Rosemont
16:47 30 juin 2020 | mise à jour le: 30 juin 2020 à 18:29

Une oasis pour les pollinisateurs au parc du Père-Marquette

Une oasis pour les pollinisateurs au parc du Père-Marquette
Photo: Kevin Marquis / CourtoisieLes équipes de Miel Montréal au travail au parc du Père-Marquette

Initié par le youtubeur Kevin Marquis, un projet d’oasis pour les pollinisateurs a été aménagé au parc du Père-Marquette vendredi dernier. Son but: offrir une source de nourriture aux abeilles et autres insectes gourmands de pollen.

Il y a quelques mois, Kevin Marquis a décidé de transformer son engagement pour l’environnement en un projet concret. Sensible à la cause des abeilles, il s’est alors tourné alors vers la coopérative Miel Montréal.

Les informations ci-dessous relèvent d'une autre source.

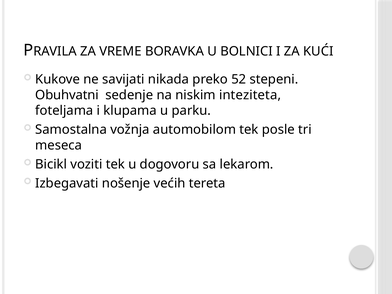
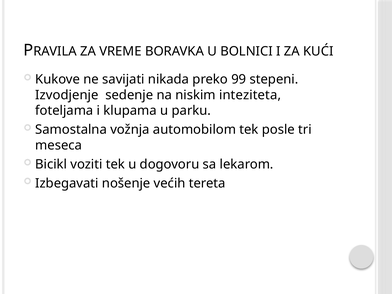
52: 52 -> 99
Obuhvatni: Obuhvatni -> Izvodjenje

«Le youtubeur américain Mr Beast a fait planter 20 millions d’arbres. Évidemment, je n’ai pas la même audience, mais ça m’a inspiré à agir à mon échelle. J’avais à cœur de réaliser quelque chose de concret avec une dimension éducative», raconte M. Marquis qui réside dans Rosemont-La Petite-Patrie.

Un peu retardé par la crise sanitaire, l’aménagement de l’oasis pour les pollinisateurs a eu lieu vendredi au parc du Père-Marquette. En partenariat avec l’arrondissement de Rosemont-La Petite-Patrie, Miel Montréal et M. Marquis ont pu planter des fleurs sur un espace de 100 m2, à côté du jardin collectif.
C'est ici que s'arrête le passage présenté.